The ChIP experiment was performed using the iDeal ChIP-seq kit for Transcription Factors (Diagenode, cat. no. C01010055). Briefly, A549 and H838 cell were incubated with 1% formaldehyde for 15 min at room temperature (RT) for cross-linking the proteins to DNA, followed by 5 min incubation with 125 mM glysin to stop the fixation. Cells were washed with PBS, and lysed using the Lysis buffer. Sonication was done using a Bioruptor Pico (Diagenode, cat. no. B01060001) at 15 cycles (30 s ON, 30 s OFF, maximum power). Chromatin shearing efficiency was examined by agarose gel electrophoresis. Several sonicated samples were pooled to gather sufficient sheared DNA for each cell line. The average fragments size was between 100 and 300 bps. DNA of 250 μl was added to each IP, as well as 25 μl of DNA for the input sample. Immunoprecipitation of the NRF2 protein was done using a rabbit monoclonal antibody targeting the C-terminus of human NRF2 (Abcam, EP1808Y) and a rabbit polyclonal NRF2 antibody (Diagenode, C15410242). As a negative control, a rabbit IgG antibody was used (Diagenode, cat. no. C15410206). Three replicate immunoprecipitations was performed for each antibody in each cell line. The fragmented DNA was incubated with 1 μg of each antibody conjugated to the magnetic beads overnight at 4 °C. Next, the un-bound antibodies were removed, followed by de-cross-linking of the formaldehyde fixed protein–DNA complexes. The chromatin was eluted in both immunoprecipitated and input samples by incubating the samples at 65 °C overnight. To purify the DNA, immunoprecipitated and input samples were incubated with IPure magnetic beads and then washed with 50% isopropanol (VWR, cat. no. 437423R). The isolated DNA was used for qPCR analysis to test for enrichment of the predicted NRF2 binding site. Two positive controls (established NRF2 sites in HMOX1 and NQO1) and three negative control regions lacking NRF2 binding sites were also considered. Primer sequences are listed in Supplementary Table 3. PowerUp SYBR Green Master Mix (Life technologies, cat. no. A25742) was used according to the manufacturer’s instructions.

Luciferase assays

A 1,000 bp region encompassing the NRF2 binding site and the annotated transcription start of LINC00942 (−800 to +200 bp, chr12:1,608,855–1,609,854) was cloned into a Gaussia luciferase (GLuc) reporter vector (pEZX-PG04, Genecopoeia), which also contains a reference reporter gene, Secreted Alkaline Phosphatase (SEAP).
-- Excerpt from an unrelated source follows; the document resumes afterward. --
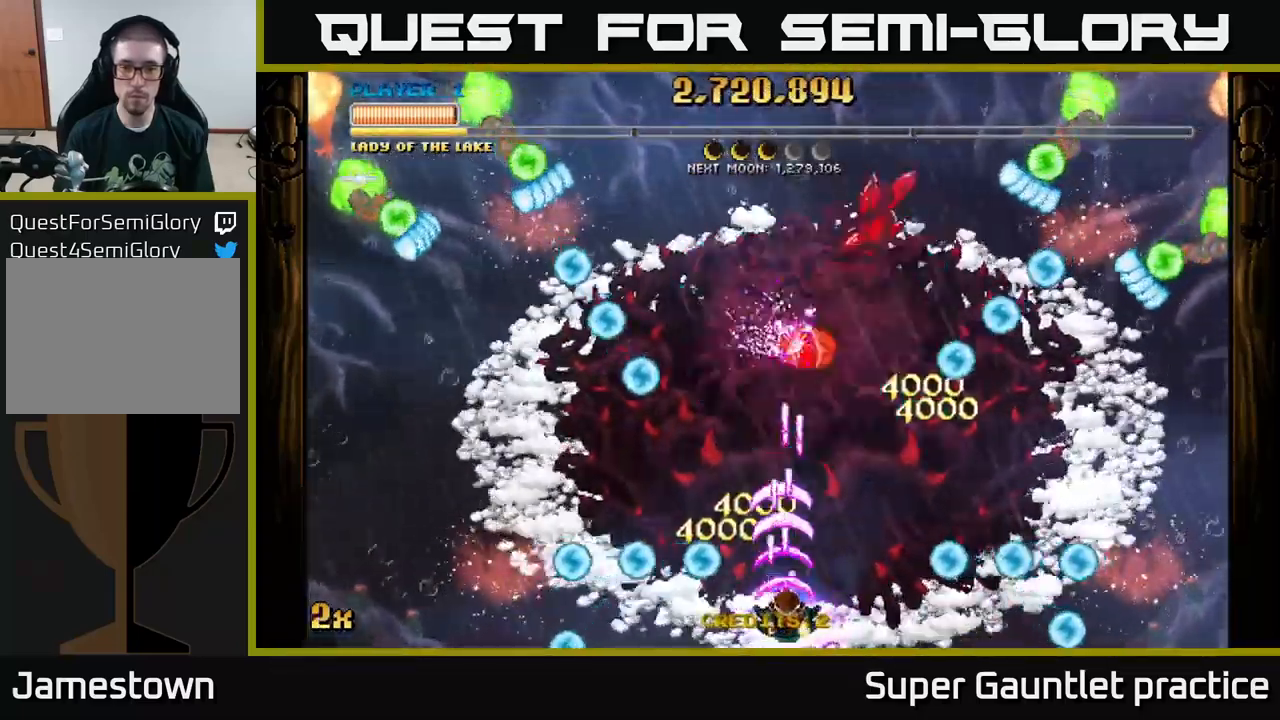
{"buttons": ["A"], "left_stick": "right", "events": [[16, "left_stick", "down-right"], [200, "left_stick", "right"]]}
Additionally, a construct containing a mutated version of the NRF2 binding site was generated (ATGACTCGGCA>ACGACTCGCGA). A549 and H838 cells were cultured in a 12-well plate 24 h prior to transfection, and at a confluency of approximately 80% cells were transfected with the wild type or mutant plasmid together with one of two different control siRNAs or two siRNAs targeting NFE2L2. Each siRNA/plasmid combination was transfected in triplicates, using Lipofectamin 2,000 (Life technologies, cat. no. 11668027). The activities of GLuc, adjacent to LINC00942 promoter, and SEAP were quantified with the Secrete-Pair Dual Luminescence Assay Kit (Genecopoeia, cat. no. SPDA-D010) 48 h after transfection.

Data availability

The NFE2L2 siRNA RNA-seq data have been deposited in GEO using the accession number GSE75452 (http://www.ncbi.nlm.nih.gov/geo/query/acc.cgi?acc=GSE75452). All remaining data are contained within the Article and Supplementary Information files or is available from the authors upon request.

Additional information

How to cite this article: Ashouri, A. et al. Pan-cancer transcriptomic analysis associates long non-coding RNAs with key mutational driver events. Nat. Commun. 7, 13197 doi: 10.1038/ncomms13197 (2016).